The focus this year was on workplace well-being, specifically as it relates to mental illness and substance use. The forum recognized the work we’ve done in our Substance Use Recovery and Workplace Safety Program, which supports businesses that hire workers in recovery.
It also recognized Ohio Governor Mike DeWine’s support for this program and the Recovery Ohio Plan he launched as attorney general. The governor’s commitment to workers in recovery breaks through stigma, injects hope, and rebuilds families and lives.
I participated in a panel discussion entitled, “Walking the Walk: Prioritizing Mental Health in Your Hiring and Managing Processes.” The panel featured an amazing group, including Dr. Kelly Clark, Past President, American Society of Addiction Medicine; Geralyn Giorgio, Talent Acquisition, Johnson and Johnson; Carol Kivler, MS, CSP, CMT, national mental health speaker and mental wellness advocate, and David Quilleon, Senior VP, Best Buddies International.
Opioids and our workforce
It’s humbling to hear about the magnificent work these people and their organizations are doing, but also encouraging to know Ohio is a leader in finding solutions to the impact of opioids on our workforce. BWC and Ohio are definitely “walking the walk.”

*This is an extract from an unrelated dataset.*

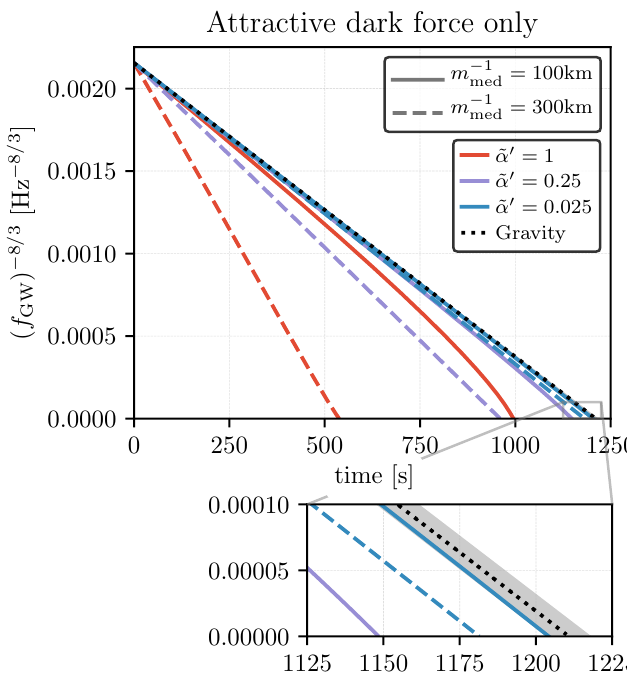
Figure 1 . Gravitational wave frequency f (cid:0) 8 = 3 ( t ) as a function of time for a neutron star binary GW with various values of the (cid:12)fth-force parameters e (cid:11) 0 and m med . In particular, we show results for m (cid:0) 1 = f 100 ; 300 g km (solid, dashed lines) and three choices of e (cid:11) 0 = f 1 ; 0 : 25 ; 0 : 025 g (red, med purple, and blue colored lines). We consider here the limit that the system loses energy only by gravitational wave emission, but not by radiation of light mediator particles. This situation is realized approximately if the binary partners have equal dark charge-over-mass ratios. The gray band indicates the typical error on reconstructing the chirp mass, which we conservatively take to be 0.4% based on ref. [4]. The boundary condition of the di(cid:11)erential equation is the threshold sensitivity of LIGO, f GW (0) = 10 Hz [67]. The neutron star masses are M 1 = M 2 = 1 : 25 M (cid:12)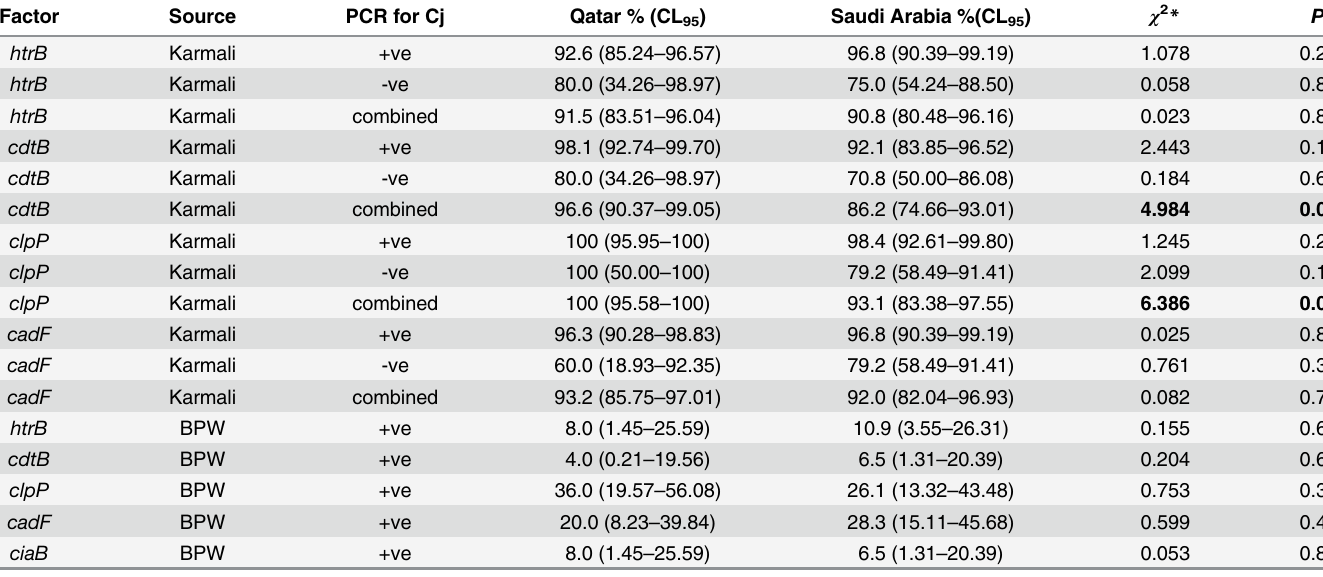
Table 5. Comparison of prevalence (%) of virulence factors on chickens supplied by Qatari and Saudi Arabian producers.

As Chicago Mayor Lori Lightfoot, who addressed the forum, said so well, “It takes courage to address these issues, and we ultimately need to see ourselves in the people we serve.”
The dividends are to our businesses, our workforce, our communities. All of us have been affected, and all of us can be a part of breaking the stigma associated with mental health and substance use disorder.
Taking the first step
None of us can “walk the walk” without taking the first step. I want to thank all of those in recovery and our business community for having the courage to do so. I hope others will follow their lead. To quote Dr. Martin Luther King Jr., “You don’t have to see the whole staircase, just take the first step.”